Drowning On Dry Land: Interviews

This section features interview with Alan Ayckbourn about the play Drowning On Dry Land. To access the other interviews, click on the link in the right hand column below. All interviews within this section are drawn from correspondence with the playwright held in the Ayckbourn Archive at the Borthwick Institute for Archives at the University of York.

Drowning On Dry Land (2011)

Drowning On Dry Land: Articles

Still Drowning
Question: What are your general views on the play Drowning On Dry Land?
Alan Ayckbourn:
As a general pointer the play is, for me, unbelievably cynical not to say angry (it was written when the celebrity cult was really peaking and when it seemed anyone would do practically anything to achieve their two minutes of fame). Thus all the characters, apart from Charlie, offstage and on, each have their own separate selfish agendas to fulfil by clinging to his coat-tails as long as they can whilst he's on the way up and ditching him and taking what they can as soon as he's on the way down, finally feeding off his corpse when he crashes.
Charlie, in the midst of this, is the total innocent. He is an unselfconscious natural, unforced charmer and the audience should recognise this in him. It is the key to the play and explains why on earth someone quite so ordinary and untalented could be such a huge success. The public, as they say, took him to its heart.
By the end, everyone is either packing up or has already deserted him. Linzi, Jason, Marsha, Hugo have all taken what they can from him and moved on. Charlie is left with an even more damaged crash victim, Gale, who is in a worst state than he is. i.e. a media pariah.

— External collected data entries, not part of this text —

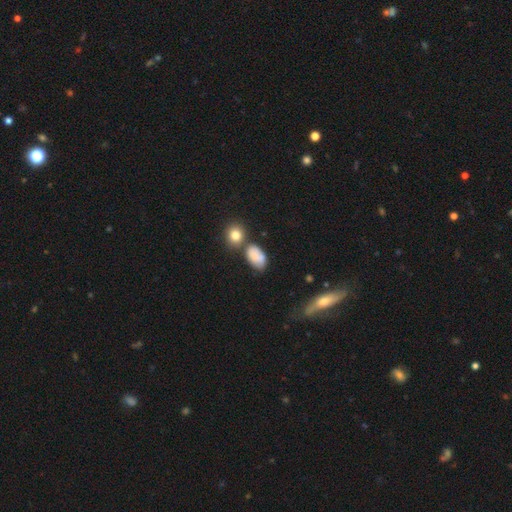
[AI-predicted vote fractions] smooth_or_featured: smooth (p=0.75) [alt: featured or disk p=0.14]
how_rounded: in between (p=0.87) [alt: round p=0.11]
merging: none (p=0.52) [alt: minor disturbance p=0.22]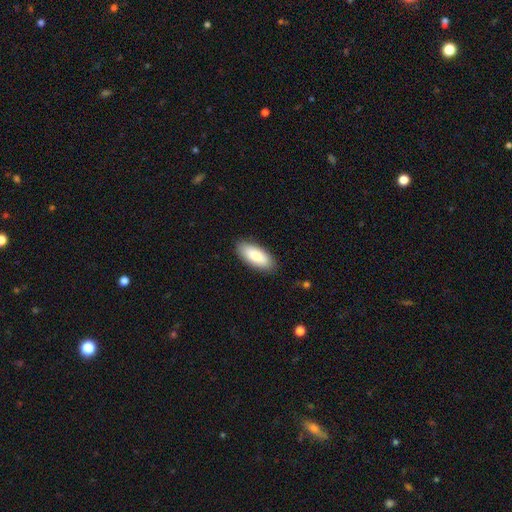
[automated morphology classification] A smooth galaxy with no disk features (85%) that is in between round and cigar-shaped (82%). Merging: none (88%).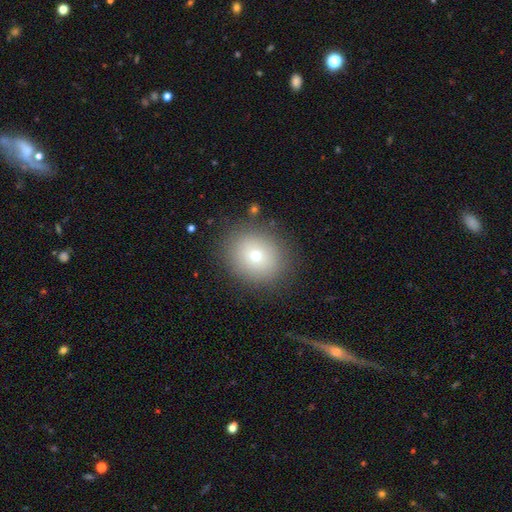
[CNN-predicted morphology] This is likely a smooth galaxy (71%). How rounded: likely round (73%). Merging: clearly none (85%).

What is the significance of Charlie mounting the folly at the climax of the play?
The fact that Charlie accomplishes something quite so useless at the end, conquering the stairs to nowhere, more or less sums up his life. He's got there but what does it matter?

Who do you think is the driving force behind the ostentatious lifestyle that Charlie and Linzi are living at the beginning of the play?
Their type of lifestyle is a trap that virtually every "celeb" falls into. Linzi almost certainly drives it. Charlie, as is shown at the end with his newly adopted spartan lifestyle, is more easy come, easy go. He enjoys the material rewards but he can live without them. Linzi can't.

What motivates Charlie to attempt to kiss both Gale and Marsha within a very short space of time?
He gets what he mistakenly interprets as go ahead signals by both women and is willing to oblige. But then, he's an idiot and besides extremely randy. He's currently getting short sexual shrift from Linzi.

Does Marsha intend to seduce Charlie from the moment that she asks if he has a pen for the autograph?
I think she's an infatuated fan who would very willingly have sex with him if it would add to her own celebrity status, if the interruption hadn't occurred when it did. And a quick thrill at the very least!

Does Marsha really believe that she has been sexually assaulted by Charlie?
After the incident, things get taken out of Marsha's hands but she happily co-operates with the opportunistic media furore, fuelled by her own sense of frustration and grateful for the attention. She is ultimately convinced, poor girl, that a near rape did happen. But then everything that most people do in this play is borne out of a desire to accumulate celebrity status.

Was Marsha pro-active in taking action against Charlie or she just a pawn too, rather like Charlie?
Marsha is a pawn. Albeit a willing one. She was probably approached or at least advised to seek compensation by well meaning friends or indeed an "interested" journalist. She just has a minor league solicitor!

What is wrong with Gale at the end of the play? Is it medication or a breakdown?
It's hard drugs. She previously married her dealer so she's certainly a user whose habit is now totally out of control and whose brain is shot to hell with abuse.